### REQUESTS
A: Using the excerpt about Ellis Jeffreys and Herbert Sleath, explain in one to three sentences why their honeymoon in Paris was brief.
B: In the excerpt about Ellis Jeffreys, who was her husband before Herbert Sleath?
C: From the excerpt about Ellis Jeffreys, reproduce the text from "Ellis Jeffreys, The" up to and including "of the stage.".

### EXCERPT PROVIDED
╭──

Ellis Jeffreys, The Evening World, 1906
Last month we left Herbert Sleath – already a successful actor-manager by the age of thirty – newly-married and with the world at his feet. Several months after his low-key Mayfair wedding in February 1904 at which The bride was picturesquely dressed in grey chiffon, with a graceful pleated skirt, the bodice made with wide tucks and draped with Brussels lace, and wore a ‘picture’ hat of grey velvet, with grey Brussels net veil, the floating end of which reached to her shoulder, Herbert and his new wife, the actress Ellis Jeffreys, set sail for the lights of Broadway. Their spring honeymoon in Paris had been brief. In an interview later that year, Ellis explained that they had both been so busy with their respective acting careers that it was impossible to have more than a couple of days away from the demands of the stage.
A contemporary newspaper article describes just how popular and successful Ellis Jeffreys was at that time: Miss Ellis Jeffreys is an actress who has come to the very front rank with a considerable rush in the past few years, and has now achieved that pitch of popularity where one hears a certain type of theatrical character spoken of as “an Ellis Jeffrey’s part.” Miss Jeffreys made her start in comic opera in parts which did not require any vast amount of intellectual endeavour, and gradually worked her way into comedy parts – at first small, then larger and larger, till she has become just about the best light comedienne on the Stage to-day.
Like all good comedians she has the gift of pathos, and when it has been required has very clearly demonstrated its possession. A few months ago Miss Jeffreys, who was Mrs. Curzon in private life, became Mrs. Sleath-Skelton, and her husband, who is also on the Stage, and acts as Mr. Herbert Sleath, is a member of a well-known Brighton family. It may be that in the future we shall see Miss Jeffreys in more ambitious work than she has yet attempted, and that being so, it is impossible to say how far in her Art she will go. In the particular line she has made her own, she has already progressed very considerably.
Ellis Jeffreys at the time of her marriage to Herbert
As mentioned in the article above and in last month’s post (see Herbert Sleath Struts his Hour), Ellis Jeffreys had previously been married to the Hon. Frederick Graham Curzon (the younger son of the 3rd Earl Howe), a King’s Messenger and member of the diplomatic service. Their rather scandalous divorce several months before on the grounds of adultery and cruelty was reported in the newspapers of the time, making for the type of titillating reading that we are all too familiar with in the tabloids of today. However, it was only when I discovered that I could actually apply for a hard copy of the divorce papers from the National Archives (since published on-line) that I realised just how complex the case had actually been: as payment for the record was by the page, I knew that there had been a large number of papers involved. And when the bulky folder arrived on my doorstep several weeks later, I could barely bring myself to open it. Feeling like someone about to witness a terrible event, I grabbed the wad of documents, still wrapped in their brown paper packaging, and rushed to the local café to find a quiet corner in which to peruse them without distraction.

╰──

### Lines of data
╭──

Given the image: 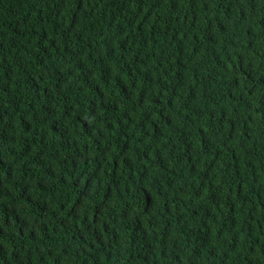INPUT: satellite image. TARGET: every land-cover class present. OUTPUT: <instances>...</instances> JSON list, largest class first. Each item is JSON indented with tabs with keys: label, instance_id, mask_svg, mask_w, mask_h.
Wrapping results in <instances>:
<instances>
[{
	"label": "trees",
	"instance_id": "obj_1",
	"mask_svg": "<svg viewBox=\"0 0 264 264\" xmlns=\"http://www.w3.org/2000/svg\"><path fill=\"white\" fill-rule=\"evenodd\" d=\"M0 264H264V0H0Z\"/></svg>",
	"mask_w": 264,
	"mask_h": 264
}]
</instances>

╰──
╭──

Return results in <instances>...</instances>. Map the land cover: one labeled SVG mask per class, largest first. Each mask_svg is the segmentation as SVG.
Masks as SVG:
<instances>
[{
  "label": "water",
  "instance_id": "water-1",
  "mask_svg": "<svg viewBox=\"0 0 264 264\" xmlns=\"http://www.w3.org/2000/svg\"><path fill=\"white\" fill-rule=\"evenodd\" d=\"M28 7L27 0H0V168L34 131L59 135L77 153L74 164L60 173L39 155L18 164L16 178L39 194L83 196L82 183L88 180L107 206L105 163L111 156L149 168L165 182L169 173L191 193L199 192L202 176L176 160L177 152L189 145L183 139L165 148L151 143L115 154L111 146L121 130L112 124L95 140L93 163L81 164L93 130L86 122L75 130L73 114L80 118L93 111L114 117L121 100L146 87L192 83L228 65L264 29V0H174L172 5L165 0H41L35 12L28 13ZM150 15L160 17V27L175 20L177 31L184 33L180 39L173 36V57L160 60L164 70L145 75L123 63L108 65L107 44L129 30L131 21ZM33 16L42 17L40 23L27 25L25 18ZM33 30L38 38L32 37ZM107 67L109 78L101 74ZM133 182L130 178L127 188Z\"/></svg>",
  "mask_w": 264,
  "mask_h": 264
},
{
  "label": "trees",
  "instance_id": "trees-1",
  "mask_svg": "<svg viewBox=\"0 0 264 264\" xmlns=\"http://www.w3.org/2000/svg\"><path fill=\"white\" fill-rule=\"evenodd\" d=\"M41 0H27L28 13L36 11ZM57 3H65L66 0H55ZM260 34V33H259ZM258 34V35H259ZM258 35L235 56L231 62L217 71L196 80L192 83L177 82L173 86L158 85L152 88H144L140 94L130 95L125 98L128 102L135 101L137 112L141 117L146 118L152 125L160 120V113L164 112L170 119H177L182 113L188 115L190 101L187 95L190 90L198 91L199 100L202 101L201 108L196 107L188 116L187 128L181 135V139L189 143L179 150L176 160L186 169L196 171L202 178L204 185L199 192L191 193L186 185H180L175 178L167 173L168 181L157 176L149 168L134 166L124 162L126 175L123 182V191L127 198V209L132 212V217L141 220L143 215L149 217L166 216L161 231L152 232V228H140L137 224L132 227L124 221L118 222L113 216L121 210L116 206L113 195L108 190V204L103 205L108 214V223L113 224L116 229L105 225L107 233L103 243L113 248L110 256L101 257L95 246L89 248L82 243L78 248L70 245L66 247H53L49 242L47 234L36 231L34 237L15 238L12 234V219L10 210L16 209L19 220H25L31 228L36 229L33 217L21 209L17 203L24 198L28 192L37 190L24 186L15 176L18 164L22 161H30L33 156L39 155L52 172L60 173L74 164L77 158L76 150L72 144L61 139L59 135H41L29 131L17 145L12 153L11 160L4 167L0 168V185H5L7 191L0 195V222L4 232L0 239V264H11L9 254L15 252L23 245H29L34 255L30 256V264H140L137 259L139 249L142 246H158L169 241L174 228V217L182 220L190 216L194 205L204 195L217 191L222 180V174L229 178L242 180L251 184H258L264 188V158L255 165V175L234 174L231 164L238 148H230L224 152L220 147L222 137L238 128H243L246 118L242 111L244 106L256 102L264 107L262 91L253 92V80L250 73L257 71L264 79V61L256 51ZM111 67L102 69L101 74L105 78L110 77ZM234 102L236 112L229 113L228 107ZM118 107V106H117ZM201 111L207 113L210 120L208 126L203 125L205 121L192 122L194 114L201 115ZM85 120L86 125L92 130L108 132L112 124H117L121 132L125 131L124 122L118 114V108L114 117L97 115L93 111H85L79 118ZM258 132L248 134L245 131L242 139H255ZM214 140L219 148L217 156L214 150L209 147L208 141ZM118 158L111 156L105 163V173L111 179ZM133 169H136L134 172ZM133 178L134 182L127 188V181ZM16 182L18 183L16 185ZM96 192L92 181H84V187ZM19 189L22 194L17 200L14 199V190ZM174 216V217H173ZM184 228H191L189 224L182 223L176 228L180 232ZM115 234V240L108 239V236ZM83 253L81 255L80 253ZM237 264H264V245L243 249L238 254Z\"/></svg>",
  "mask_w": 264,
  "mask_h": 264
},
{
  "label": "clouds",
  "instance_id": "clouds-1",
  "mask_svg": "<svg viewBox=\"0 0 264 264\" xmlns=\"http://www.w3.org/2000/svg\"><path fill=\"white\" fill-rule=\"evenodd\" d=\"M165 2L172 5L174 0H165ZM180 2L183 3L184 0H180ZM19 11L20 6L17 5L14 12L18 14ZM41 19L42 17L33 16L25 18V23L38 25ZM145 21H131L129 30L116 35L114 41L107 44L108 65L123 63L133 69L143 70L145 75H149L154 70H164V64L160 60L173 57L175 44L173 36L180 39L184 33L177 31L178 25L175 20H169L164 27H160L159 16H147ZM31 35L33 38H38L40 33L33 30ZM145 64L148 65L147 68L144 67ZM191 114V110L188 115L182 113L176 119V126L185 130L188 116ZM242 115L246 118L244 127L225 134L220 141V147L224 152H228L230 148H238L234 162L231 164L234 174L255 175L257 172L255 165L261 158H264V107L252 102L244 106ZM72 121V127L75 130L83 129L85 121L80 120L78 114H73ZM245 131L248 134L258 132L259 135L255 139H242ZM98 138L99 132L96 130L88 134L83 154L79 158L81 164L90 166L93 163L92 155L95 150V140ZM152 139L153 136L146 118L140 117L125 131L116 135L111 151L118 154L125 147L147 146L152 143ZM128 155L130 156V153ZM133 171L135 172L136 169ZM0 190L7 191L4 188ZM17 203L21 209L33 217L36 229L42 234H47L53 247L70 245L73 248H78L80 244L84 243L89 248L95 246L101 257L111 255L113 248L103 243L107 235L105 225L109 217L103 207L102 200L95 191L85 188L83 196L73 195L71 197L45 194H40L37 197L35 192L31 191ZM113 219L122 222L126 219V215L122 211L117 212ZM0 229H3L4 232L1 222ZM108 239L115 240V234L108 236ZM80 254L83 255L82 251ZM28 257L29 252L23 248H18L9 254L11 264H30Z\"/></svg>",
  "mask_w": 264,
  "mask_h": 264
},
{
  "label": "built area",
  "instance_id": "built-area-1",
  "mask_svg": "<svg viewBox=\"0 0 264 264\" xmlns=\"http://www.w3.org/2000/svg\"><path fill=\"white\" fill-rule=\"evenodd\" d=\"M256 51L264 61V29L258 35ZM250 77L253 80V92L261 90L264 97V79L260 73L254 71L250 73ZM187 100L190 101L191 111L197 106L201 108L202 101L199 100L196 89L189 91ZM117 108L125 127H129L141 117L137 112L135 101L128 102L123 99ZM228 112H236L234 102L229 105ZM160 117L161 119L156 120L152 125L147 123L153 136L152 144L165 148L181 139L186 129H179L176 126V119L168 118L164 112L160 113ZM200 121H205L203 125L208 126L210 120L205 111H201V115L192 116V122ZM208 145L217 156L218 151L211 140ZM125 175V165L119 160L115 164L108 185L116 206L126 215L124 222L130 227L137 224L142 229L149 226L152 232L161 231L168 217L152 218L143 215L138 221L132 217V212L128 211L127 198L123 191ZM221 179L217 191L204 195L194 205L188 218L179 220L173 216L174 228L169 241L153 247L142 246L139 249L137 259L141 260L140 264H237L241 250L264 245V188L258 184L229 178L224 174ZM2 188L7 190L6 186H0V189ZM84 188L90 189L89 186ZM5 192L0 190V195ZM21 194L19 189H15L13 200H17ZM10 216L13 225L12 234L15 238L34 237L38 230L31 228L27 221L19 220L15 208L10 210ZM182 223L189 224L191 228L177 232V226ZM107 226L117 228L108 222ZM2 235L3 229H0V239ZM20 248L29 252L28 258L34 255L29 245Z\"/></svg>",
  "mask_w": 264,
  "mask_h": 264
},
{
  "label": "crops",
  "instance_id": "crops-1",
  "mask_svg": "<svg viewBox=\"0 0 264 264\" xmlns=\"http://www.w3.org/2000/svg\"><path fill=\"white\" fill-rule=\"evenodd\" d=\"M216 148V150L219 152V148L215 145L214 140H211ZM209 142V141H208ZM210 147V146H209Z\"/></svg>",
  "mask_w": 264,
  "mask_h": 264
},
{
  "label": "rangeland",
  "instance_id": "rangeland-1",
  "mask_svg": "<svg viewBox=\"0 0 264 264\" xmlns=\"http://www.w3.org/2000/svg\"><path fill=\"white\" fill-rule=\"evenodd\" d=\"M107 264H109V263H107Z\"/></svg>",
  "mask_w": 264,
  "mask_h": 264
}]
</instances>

╰──

### TASK-BY-TASK RESULTS
A: Their honeymoon was brief because both of them were so busy with their acting careers. The demands of the stage made it impossible for them to take more than a couple of days away.

B: The Hon. Frederick Graham Curzon, the younger son of the 3rd Earl Howe.

C:
Ellis Jeffreys, The Evening World, 1906
Last month we left Herbert Sleath – already a successful actor-manager by the age of thirty – newly-married and with the world at his feet. Several months after his low-key Mayfair wedding in February 1904 at which The bride was picturesquely dressed in grey chiffon, with a graceful pleated skirt, the bodice made with wide tucks and draped with Brussels lace, and wore a ‘picture’ hat of grey velvet, with grey Brussels net veil, the floating end of which reached to her shoulder, Herbert and his new wife, the actress Ellis Jeffreys, set sail for the lights of Broadway. Their spring honeymoon in Paris had been brief. In an interview later that year, Ellis explained that they had both been so busy with their respective acting careers that it was impossible to have more than a couple of days away from the demands of the stage.